Was etwas mißfällt, ist ein Mittel, das bei "24" zum unverzichtbaren Standard gehört. Gemeint sind plötzliche Wendungen, die einzelne Personen in einem ganz anderen Licht erscheinen lassen, als man sie zuvor noch eingeschätzt hatte. Dies mag in einer fiktiven Echtzeitserie den Spannungsaufbau unterstützen, hier steht es jedoch im Widerspruch zu den Realismusansprüchen. In Soderberghs "Traffic" gab es weder verkappte Bösewichte noch bösartig erscheinende Wohltäter, es wurde betont mit offenen Karten gespielt. Lediglich Dennis Quaids Charakter erlebte eine 180°-Drehung. Aber selbst die war glaubwürdiger in Szene gesetzt als so manche Wendung, die man hier vorfindet.
Des weiteren nehmen die penetranten Kamerazooms meiner Einschätzung nach manchmal etwas zu einnehmende Formen an, indem sie sich als Stilmittel vor die intendierte Wirkung drängen.
Zuletzt erinnern die Entwicklungen gegen Ende bei aller Spannung vielleicht etwas zu sehr an das Finale der zweiten Staffel aus "24".
Das aber nur am Rande, denn die Kritikpunkte, das will ich noch betonen, sind wirklich nur bei näherem Hinsehen zu erblicken und stören den positiven Gesamteindruck nicht weiter. "Traffic - Die Miniserie" ist eine konsequente Weiterentwicklung des Drogen-Dramas mit Michael Douglas und Benicio del Toro von 2000. Die Verbindung der Makro- mit der Mikroperspektive wurde erstens noch detaillierter abgestuft. Das heißt, es gibt nicht mehr nur eine dreigeteilte Abstufung, sondern einen beinahe flüssigen Übergang, der mehr denn je veranschaulicht, wie das Machtstreben Einzelner auf der großen Bühne das Unglück vieler Menschen herbeiführen kann.

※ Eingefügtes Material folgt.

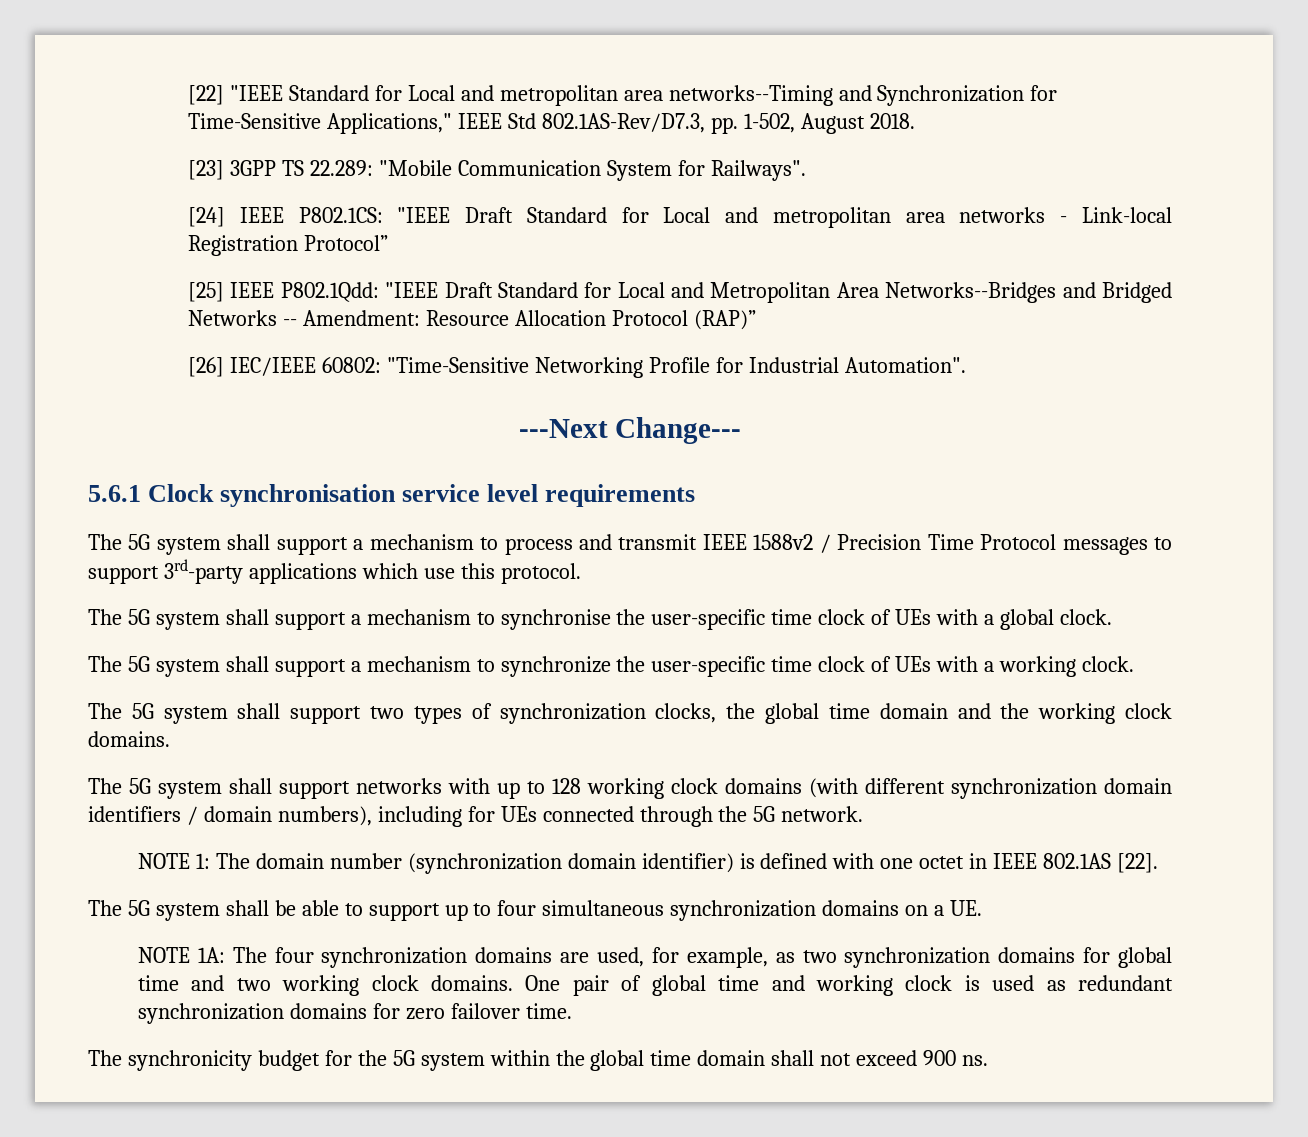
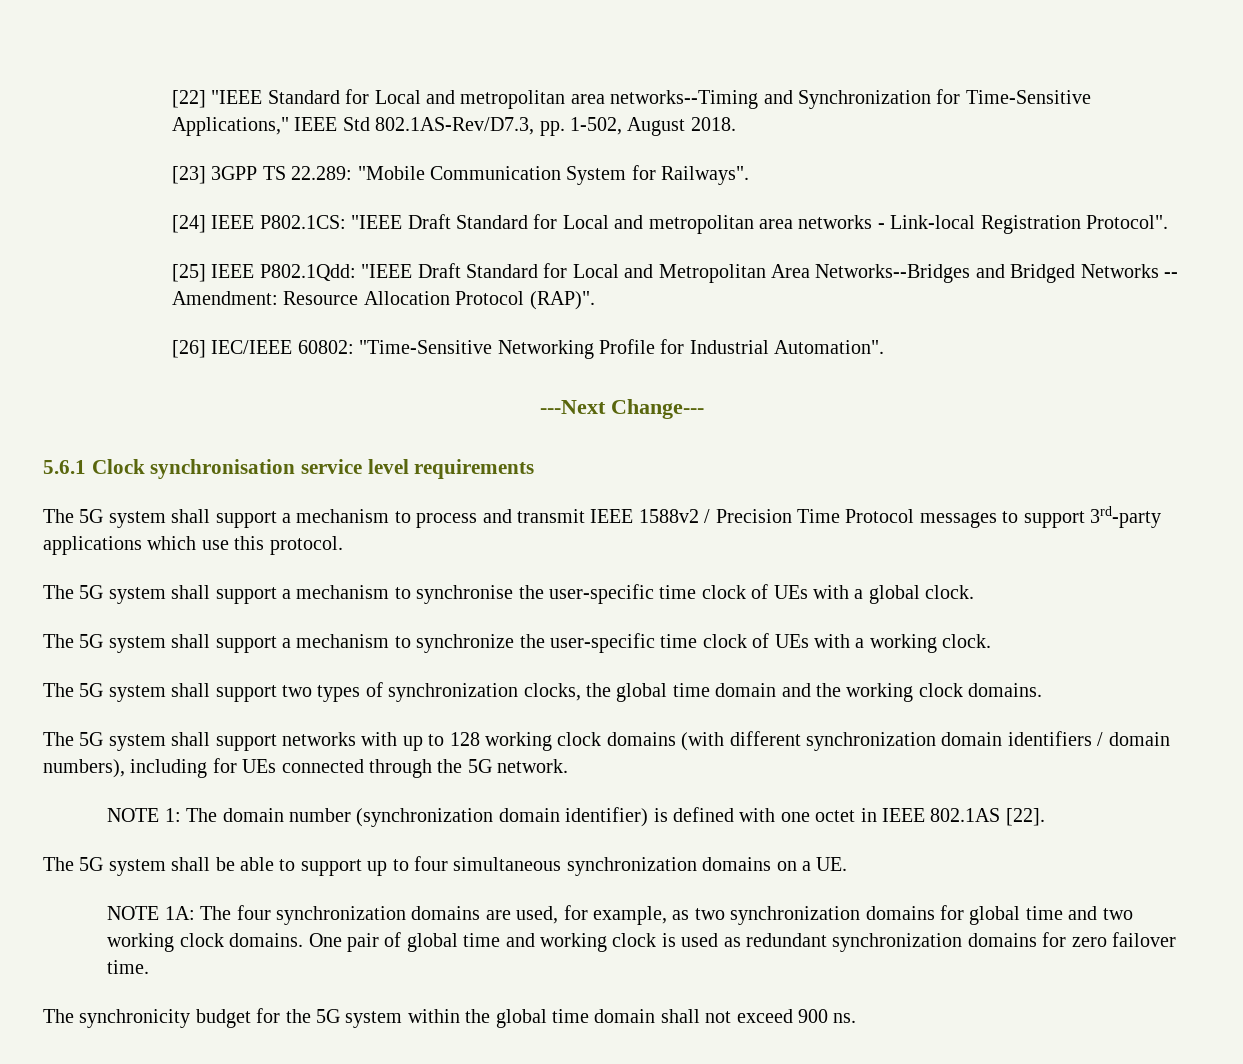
[303,235,388,251] Protocol” -> [1085,215,1168,229] Protocol".
[693,310,756,330] (RAP)” -> [529,291,595,310] (RAP)".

Zweitens wurde dies noch um die Dimension der "Interaktivität" erweitert, da nun auch die Auswirkungen des einen Bereichs auf den anderen aufgezeigt werden. Weder Drogen- noch Menschenschmuggel, geschweige denn Terrorismus sind autarke Vorgänge, die in einer hermeneutischen Spirale aus sich selbst entstehen. Vielmehr bedingen sie sich alle gegenseitig und schaukeln sich immer höher, bis sie einbrechen und auf die hilflosen Individuen niederregnen.
All das schaffen Hopkins & Co., uns in vier Stunden näherzubringen. Über kleinere technische Unausgereiftheiten ist daher großzügig hinwegzusehen.